## EXERCISE TASK 1
The quantum computing introduction below gives reasons for developing quantum computing. List all of them.
## EXERCISE TASK 2
Answer these questions from the quantum computing introduction below:
(a) What prior knowledge does it expect its readers to have?
(b) Which two differences from classical computing will it focus on?
(c) Which algorithm serves as the example of computational power?
## EXERCISE TASK 3
Continue the quantum computing introduction below from its final sentence.

## SUPPLIED TEXT
>>>

With more scientific breakthroughs both in algorithmic and physical side, the study of quantum computing which is a new comprehensive and cross science of quantum mechanics and computer science has become a more sought-after and highly charged issue in recent years. This essay aims to give a brief overall introduction of quantum computing that is simple but still conveys the essential ideas and principles to general engineers who have some basic knowledge of linear algebra. In this essay, five primary parts of quantum computing are covered in order. First of all, three reasons for developing quantum computing, including its marvellous performance on some certain computational tasks, high efficiency on simulating other quantum systems and some physical limits to classical computing, will be illustrated in detail. After that, three basic concepts namely quantum bit, quantum gate and quantum computing process will be explained convincingly by comparing their classical counterparts. The different parts between them such as ‘superposition’ and ‘probabilistic’ will be focused on, because they are where the unique properties of quantum computing come from. In the third part, Shor’s factorizing algorithm will be set as an example to demonstrate its prominent computational power. In the final part, its rapid development and tremendous potentials both in physical research and market promise a visible future.

<<<

## RECORDS PROVIDED
>>>

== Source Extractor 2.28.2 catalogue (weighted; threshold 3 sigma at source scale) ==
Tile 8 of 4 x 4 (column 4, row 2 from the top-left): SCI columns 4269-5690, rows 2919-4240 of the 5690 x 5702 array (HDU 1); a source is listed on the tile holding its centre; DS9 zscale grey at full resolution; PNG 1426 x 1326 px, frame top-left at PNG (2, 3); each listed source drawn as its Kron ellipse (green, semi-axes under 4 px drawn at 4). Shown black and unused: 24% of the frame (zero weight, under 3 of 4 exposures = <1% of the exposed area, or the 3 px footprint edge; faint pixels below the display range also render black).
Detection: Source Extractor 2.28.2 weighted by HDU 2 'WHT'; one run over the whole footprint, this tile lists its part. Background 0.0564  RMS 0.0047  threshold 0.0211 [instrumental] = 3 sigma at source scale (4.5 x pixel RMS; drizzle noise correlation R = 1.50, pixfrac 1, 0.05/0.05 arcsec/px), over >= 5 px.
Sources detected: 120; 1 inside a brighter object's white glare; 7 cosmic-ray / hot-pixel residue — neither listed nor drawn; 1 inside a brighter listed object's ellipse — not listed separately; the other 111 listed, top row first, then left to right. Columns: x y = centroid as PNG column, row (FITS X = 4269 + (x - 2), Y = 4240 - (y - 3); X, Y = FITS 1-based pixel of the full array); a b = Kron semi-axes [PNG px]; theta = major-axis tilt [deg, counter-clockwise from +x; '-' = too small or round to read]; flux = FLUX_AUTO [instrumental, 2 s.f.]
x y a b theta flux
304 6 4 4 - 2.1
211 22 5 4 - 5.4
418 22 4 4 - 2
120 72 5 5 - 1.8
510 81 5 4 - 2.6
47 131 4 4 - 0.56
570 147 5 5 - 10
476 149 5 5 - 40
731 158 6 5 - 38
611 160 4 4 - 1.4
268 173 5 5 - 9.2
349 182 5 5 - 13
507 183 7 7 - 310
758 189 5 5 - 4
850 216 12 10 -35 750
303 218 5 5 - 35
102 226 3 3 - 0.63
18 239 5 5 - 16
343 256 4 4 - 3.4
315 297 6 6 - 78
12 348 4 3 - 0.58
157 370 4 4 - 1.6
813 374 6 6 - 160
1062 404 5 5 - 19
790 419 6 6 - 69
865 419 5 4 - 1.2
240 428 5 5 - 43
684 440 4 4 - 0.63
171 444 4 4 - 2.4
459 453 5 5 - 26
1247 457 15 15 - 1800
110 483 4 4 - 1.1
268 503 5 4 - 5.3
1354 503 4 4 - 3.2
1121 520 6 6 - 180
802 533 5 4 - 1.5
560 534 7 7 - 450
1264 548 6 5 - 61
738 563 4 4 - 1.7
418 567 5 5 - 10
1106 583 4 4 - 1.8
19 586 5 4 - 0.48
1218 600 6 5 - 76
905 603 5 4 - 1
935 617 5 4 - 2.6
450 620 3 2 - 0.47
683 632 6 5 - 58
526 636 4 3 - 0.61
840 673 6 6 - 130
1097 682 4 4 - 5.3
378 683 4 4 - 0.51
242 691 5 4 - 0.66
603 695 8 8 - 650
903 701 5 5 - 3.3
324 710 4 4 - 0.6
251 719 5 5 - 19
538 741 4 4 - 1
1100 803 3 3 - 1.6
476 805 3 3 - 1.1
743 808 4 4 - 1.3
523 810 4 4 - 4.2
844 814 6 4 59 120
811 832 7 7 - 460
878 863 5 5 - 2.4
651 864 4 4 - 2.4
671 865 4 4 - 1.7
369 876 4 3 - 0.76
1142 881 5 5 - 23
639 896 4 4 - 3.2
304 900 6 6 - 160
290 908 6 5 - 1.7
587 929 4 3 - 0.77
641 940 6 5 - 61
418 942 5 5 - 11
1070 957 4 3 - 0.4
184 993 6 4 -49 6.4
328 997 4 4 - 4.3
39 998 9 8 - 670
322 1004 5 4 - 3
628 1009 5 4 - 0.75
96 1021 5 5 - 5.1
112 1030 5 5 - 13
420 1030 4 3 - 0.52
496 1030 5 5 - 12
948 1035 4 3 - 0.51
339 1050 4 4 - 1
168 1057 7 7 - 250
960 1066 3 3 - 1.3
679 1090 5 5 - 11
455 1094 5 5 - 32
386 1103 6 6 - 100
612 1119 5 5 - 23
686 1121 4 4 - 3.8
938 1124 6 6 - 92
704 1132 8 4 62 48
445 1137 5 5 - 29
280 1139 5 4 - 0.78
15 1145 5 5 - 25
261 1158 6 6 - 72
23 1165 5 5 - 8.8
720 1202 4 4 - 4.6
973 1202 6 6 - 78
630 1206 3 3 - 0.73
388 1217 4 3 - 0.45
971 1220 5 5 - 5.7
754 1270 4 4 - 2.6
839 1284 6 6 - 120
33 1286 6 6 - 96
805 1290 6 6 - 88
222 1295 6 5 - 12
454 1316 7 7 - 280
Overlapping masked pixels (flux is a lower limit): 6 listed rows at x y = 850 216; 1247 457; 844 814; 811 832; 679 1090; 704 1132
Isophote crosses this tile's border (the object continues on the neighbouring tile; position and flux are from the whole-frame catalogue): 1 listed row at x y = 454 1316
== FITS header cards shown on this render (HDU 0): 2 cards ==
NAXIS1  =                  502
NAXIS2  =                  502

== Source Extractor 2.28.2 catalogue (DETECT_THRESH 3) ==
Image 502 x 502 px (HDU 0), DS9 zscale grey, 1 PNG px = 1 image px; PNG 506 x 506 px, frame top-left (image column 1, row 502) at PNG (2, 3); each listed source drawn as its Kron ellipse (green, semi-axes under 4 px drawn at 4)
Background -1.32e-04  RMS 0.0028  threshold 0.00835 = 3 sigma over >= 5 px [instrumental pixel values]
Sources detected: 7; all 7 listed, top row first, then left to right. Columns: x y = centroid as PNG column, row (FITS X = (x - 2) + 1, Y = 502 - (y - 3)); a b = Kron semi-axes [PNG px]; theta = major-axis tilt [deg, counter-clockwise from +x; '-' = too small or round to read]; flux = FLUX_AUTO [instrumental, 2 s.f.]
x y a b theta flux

<<<

## RIGHT ANSWER 1
- Its marvellous performance on some certain computational tasks
- Its high efficiency on simulating other quantum systems
- Some physical limits to classical computing

## RIGHT ANSWER 2
(a) Some basic knowledge of linear algebra.
(b) 'Superposition' and 'probabilistic'.
(c) Shor's factorizing algorithm.

## RIGHT ANSWER 3
Table of Content

Introduction…………………………………………………………………………………...1 Why quantum computing………………………………………………………………...2 Basic Concepts…………………………………………………………………………….3 Computational Power…………………………………………………………………….9 Quantum Computer……………………………………………………………………..10 Future Perspectives and Potentials……………………………………………………..12 Conclusion……………………………………………………………………………………13 Reference List………………………………………………………………………………..14

Quantum Computing

Introduction

Combining quantum mechanics and computer science, quantum computing as an interdisciplinary and cutting-edge science has forged ahead in the past three decades and is forecast to usher in the next scientific and technological revolution in the field of computer industry [1]. The concept of quantum computing came from the work of Richard Feynman [2] in 1982 when he attempted to simulate a physical quantum system in a classical computer and found the physical limits of the classical computing. However, at that point, the lack of idea about how to use quantum effects to speed up computation brings it to a standstill until a quantum algorithm developed by Peter Shor in 1994 proved that the speed of quantum computing is exponentially higher than that of classical computing [3]. It is these facts above that facilitate the development of quantum computing. In this essay, more detailed reasons for why quantum computing will be firstly discussed. In the second section, three basics of quantum computing will be clarified. In line with them, the third section will demonstrate the power of quantum computing by an example algorithm. Following that, that how to put theory into practice, namely the quantum computer, will be considered. Finally, some fascinating future perspectives and potentials of quantum computing will be depicted.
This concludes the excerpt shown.